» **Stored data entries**
=======

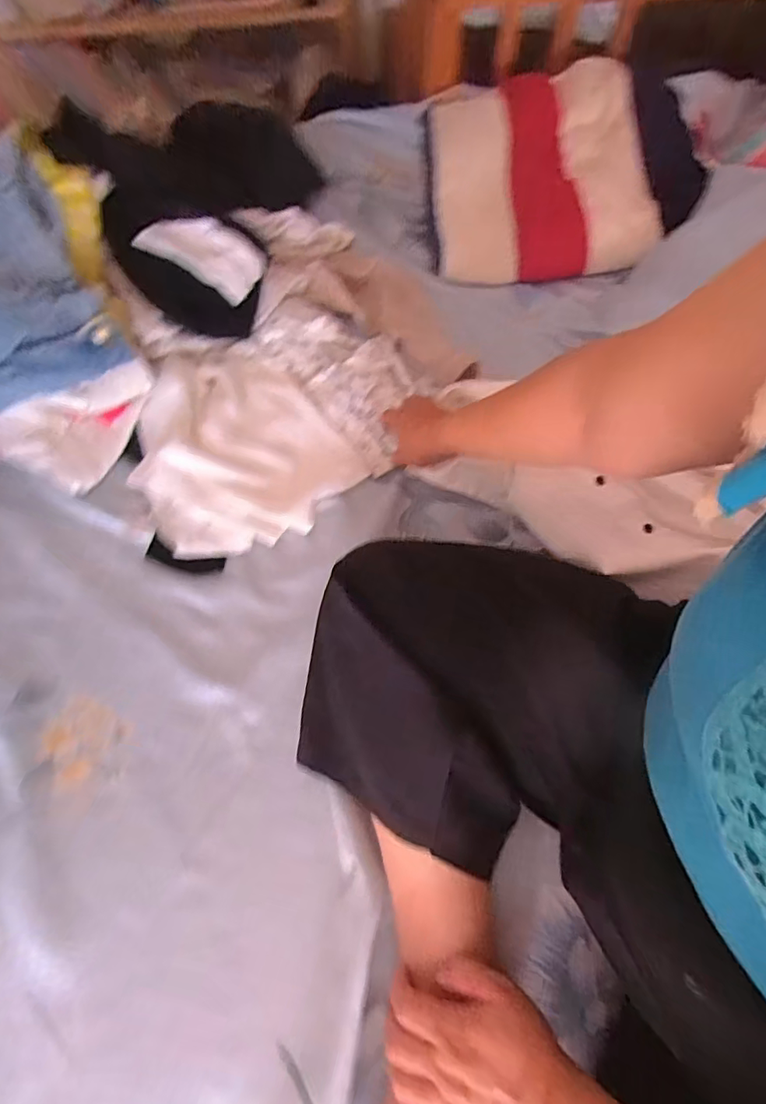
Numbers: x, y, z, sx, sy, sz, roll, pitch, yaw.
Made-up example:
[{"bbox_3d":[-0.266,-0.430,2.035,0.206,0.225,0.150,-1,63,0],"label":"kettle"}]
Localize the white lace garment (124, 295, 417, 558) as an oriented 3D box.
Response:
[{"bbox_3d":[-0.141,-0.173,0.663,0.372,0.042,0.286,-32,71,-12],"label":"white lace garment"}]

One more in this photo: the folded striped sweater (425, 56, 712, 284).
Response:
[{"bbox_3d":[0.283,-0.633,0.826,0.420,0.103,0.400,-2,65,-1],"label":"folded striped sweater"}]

=======

» **Directions for this task**
Please set down the data above exactly as given, leaving every picture out.

» **Exercise result**
Numbers: x, y, z, sx, sy, sz, roll, pitch, yaw.
Made-up example:
[{"bbox_3d":[-0.266,-0.430,2.035,0.206,0.225,0.150,-1,63,0],"label":"kettle"}]
Localize the white lace garment (124, 295, 417, 558) as an oriented 3D box.
Response:
[{"bbox_3d":[-0.141,-0.173,0.663,0.372,0.042,0.286,-32,71,-12],"label":"white lace garment"}]

One more in this photo: the folded striped sweater (425, 56, 712, 284).
Response:
[{"bbox_3d":[0.283,-0.633,0.826,0.420,0.103,0.400,-2,65,-1],"label":"folded striped sweater"}]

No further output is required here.